WORK ORDER
Copy out the lines of the listing from the one containing "Перейти к основному содержанию" through the one containing "Доставка бетонных колец", including both of those lines, with no changes.

**** DATA SHOWN ****

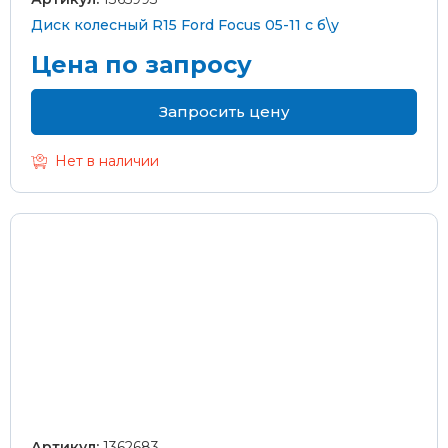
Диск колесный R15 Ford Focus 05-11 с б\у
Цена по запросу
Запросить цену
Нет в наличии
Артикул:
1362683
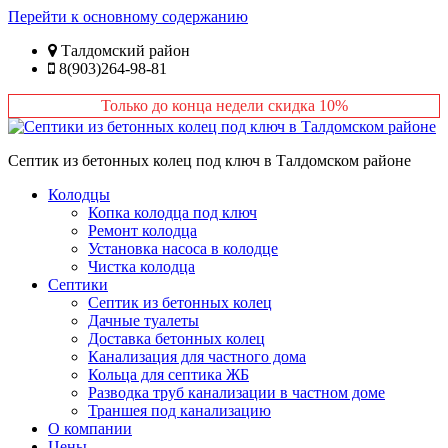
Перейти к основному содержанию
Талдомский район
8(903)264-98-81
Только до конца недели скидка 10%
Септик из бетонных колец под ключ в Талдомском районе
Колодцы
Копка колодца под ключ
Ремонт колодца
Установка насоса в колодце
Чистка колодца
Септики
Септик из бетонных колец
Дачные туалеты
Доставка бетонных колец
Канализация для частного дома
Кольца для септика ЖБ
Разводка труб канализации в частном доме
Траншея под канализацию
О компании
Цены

****
**** DATA SHOWN ****

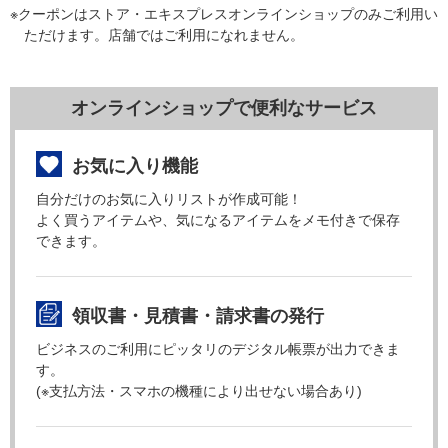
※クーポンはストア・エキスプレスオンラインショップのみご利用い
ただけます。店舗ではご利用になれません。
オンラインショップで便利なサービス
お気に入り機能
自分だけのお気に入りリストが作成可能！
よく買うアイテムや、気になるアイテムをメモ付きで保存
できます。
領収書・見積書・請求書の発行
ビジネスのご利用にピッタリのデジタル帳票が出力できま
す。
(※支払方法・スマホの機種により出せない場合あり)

****

RESPONSE BELOW
Перейти к основному содержанию
Талдомский район
8(903)264-98-81
Только до конца недели скидка 10%
Септик из бетонных колец под ключ в Талдомском районе
Колодцы
Копка колодца под ключ
Ремонт колодца
Установка насоса в колодце
Чистка колодца
Септики
Септик из бетонных колец
Дачные туалеты
Доставка бетонных колец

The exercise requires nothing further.